## ACTIVITY
Whenever a line in the entries below contains "Review", copy that line.
Start of INPUT DATA
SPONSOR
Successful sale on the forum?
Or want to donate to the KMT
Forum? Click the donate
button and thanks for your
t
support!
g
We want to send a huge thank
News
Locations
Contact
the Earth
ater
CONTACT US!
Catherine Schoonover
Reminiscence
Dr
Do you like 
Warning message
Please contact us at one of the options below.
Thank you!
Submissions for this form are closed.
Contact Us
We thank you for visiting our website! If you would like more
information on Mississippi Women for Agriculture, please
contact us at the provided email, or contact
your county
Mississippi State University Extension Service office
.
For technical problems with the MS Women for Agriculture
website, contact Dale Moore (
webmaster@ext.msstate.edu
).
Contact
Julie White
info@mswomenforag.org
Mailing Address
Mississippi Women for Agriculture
End of INPUT DATA
Start of INPUT DATA
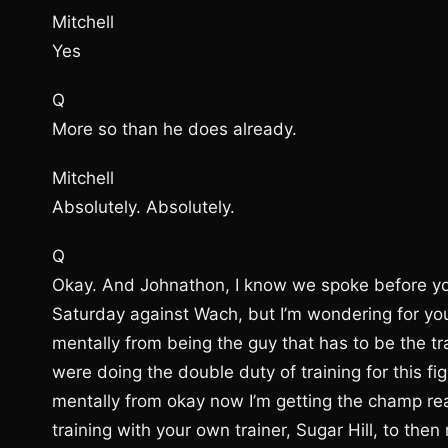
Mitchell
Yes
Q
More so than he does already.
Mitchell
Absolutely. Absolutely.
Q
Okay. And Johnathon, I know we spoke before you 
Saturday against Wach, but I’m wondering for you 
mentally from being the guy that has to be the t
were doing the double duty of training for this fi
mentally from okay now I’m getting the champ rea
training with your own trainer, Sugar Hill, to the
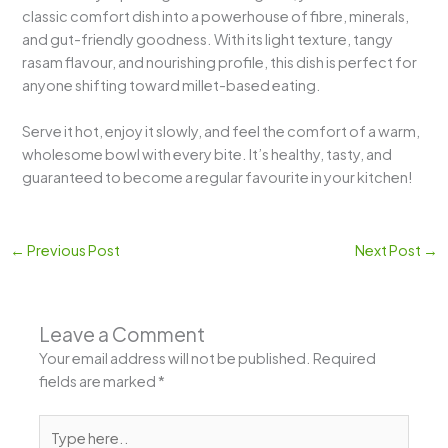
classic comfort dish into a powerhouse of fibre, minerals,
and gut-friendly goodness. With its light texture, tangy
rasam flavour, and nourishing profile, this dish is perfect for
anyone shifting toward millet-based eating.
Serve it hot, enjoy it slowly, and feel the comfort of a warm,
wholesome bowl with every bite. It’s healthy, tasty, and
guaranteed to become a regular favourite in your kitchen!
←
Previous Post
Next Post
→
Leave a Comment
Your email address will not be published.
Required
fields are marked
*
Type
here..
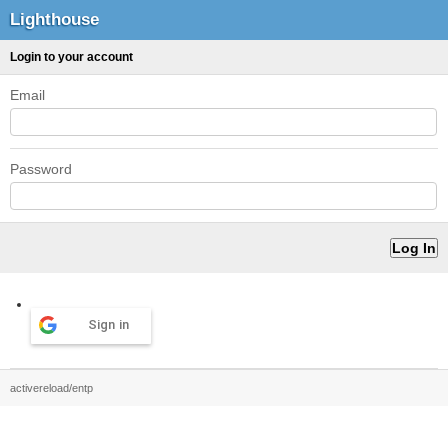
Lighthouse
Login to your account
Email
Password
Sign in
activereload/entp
End of INPUT DATA
Start of INPUT DATA
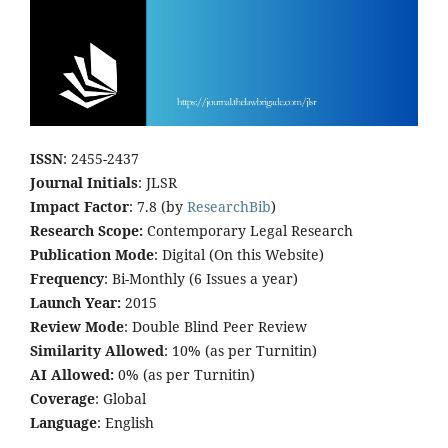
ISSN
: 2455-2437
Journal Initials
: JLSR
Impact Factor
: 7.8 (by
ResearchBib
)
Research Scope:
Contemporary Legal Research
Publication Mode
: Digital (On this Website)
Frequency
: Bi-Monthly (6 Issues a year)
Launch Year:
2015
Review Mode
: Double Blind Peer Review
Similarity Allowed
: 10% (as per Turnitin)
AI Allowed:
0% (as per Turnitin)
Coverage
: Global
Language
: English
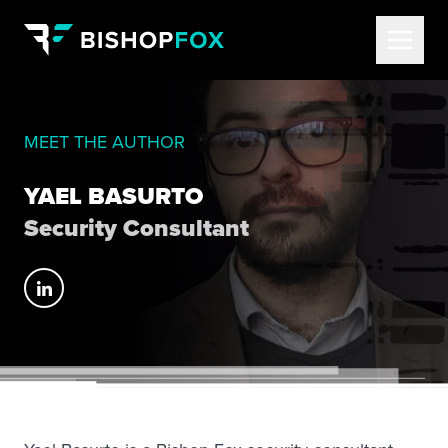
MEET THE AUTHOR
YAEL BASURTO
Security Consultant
End of INPUT DATA
## RESULT OF THIS TASK
Review Mode
: Double Blind Peer Review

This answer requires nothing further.